Solar Plexus Chakra and Astrology
The solar plexus chakra is governed by Mars, making the connection to Aries immediate. Aries carries the same initiating fire — the capacity to act without waiting for permission or consensus. People with prominent Aries placements tend to have a naturally active Manipura, though they may need to develop the sustained patience this chakra also requires alongside its drive.
Leo connects through the fire element and through the solar themes of self-expression and personal authority. Where Aries represents the first impulse of will, Leo represents the ongoing performance of identity — both are solar plexus expressions, just at different stages.
The tarot’s Strength card maps directly to this chakra’s central teaching. The traditional image shows a figure subduing a lion not through aggression but through calm, steady presence. That’s what a balanced solar plexus chakra looks like in practice: not dominance over others, but settled authority over oneself.
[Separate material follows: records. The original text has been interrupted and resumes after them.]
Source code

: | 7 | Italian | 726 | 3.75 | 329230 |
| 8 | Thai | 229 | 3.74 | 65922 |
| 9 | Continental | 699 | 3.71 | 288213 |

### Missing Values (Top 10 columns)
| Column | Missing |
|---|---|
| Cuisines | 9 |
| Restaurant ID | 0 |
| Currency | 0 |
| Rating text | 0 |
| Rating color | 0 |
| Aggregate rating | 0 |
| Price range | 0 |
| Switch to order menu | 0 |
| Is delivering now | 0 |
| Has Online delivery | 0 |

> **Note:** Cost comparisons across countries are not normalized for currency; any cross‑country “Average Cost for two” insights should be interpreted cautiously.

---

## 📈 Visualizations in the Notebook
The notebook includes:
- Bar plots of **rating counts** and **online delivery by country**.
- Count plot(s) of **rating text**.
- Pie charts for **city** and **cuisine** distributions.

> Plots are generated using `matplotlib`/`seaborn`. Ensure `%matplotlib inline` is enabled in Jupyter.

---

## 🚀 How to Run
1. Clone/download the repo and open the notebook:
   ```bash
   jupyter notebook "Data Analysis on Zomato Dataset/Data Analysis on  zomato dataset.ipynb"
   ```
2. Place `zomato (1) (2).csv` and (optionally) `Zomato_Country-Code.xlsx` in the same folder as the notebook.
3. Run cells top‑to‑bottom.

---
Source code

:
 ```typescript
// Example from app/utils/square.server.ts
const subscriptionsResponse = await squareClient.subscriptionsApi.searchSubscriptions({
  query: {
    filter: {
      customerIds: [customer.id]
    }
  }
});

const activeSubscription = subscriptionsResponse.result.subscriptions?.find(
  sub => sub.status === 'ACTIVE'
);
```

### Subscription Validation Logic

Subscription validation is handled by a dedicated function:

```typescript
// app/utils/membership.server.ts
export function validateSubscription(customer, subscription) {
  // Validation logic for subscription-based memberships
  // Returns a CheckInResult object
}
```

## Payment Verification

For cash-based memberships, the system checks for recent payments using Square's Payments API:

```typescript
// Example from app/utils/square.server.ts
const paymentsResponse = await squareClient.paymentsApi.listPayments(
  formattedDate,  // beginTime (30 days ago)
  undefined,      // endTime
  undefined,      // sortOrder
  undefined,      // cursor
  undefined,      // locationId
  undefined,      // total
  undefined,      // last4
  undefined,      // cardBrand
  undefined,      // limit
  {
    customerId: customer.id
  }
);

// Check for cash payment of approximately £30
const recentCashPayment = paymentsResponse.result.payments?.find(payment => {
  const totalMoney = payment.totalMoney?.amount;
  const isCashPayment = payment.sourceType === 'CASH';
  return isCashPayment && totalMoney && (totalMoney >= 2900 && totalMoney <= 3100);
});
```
It’s worth spending time with how Aries, Leo, and the solar plexus chakra interact differently. Aries brings the spark — the initial charge of “I will do this.” Leo carries the flame forward — “I am this, in front of everyone.” The solar plexus chakra in balance holds both: the initiation and the sustained identity. In my work with clients who have fire-sign placements but feel chronically blocked, the issue is usually that the fire is running but isn’t organized. Manipura work adds the container that turns raw fire into usable force.
Common Questions About the Solar Plexus Chakra
What is the solar plexus chakra?
The solar plexus chakra, or Manipura, is the third energy center in the body. It sits in the upper abdomen and governs personal power, self-esteem, willpower, and the physical organs of digestion.
What does solar plexus chakra meaning refer to?
Manipura translates to “city of jewels” in Sanskrit. The core meaning centers on personal authority and agency; this is the chakra that shapes whether you trust yourself to act on your own behalf.
Where exactly is the solar plexus chakra location?
The solar plexus chakra location is in the upper abdomen, between the navel and the sternum. It corresponds anatomically to the stomach, liver, pancreas, and adrenal glands.
What is the solar plexus chakra description in terms of color and symbol?
The color is yellow, reflecting both the fire element and its connection to solar energy. The traditional symbol is a downward-pointing red triangle inside a ten-petaled yellow lotus.
How do I know if my solar plexus chakra is blocked or overactive?
A blocked solar plexus chakra typically shows up as indecision, difficulty asserting needs, digestive sluggishness, and a sustained sense of powerlessness. An overactive version tends toward control behavior, disproportionate anger, and stomach inflammation rather than sluggishness.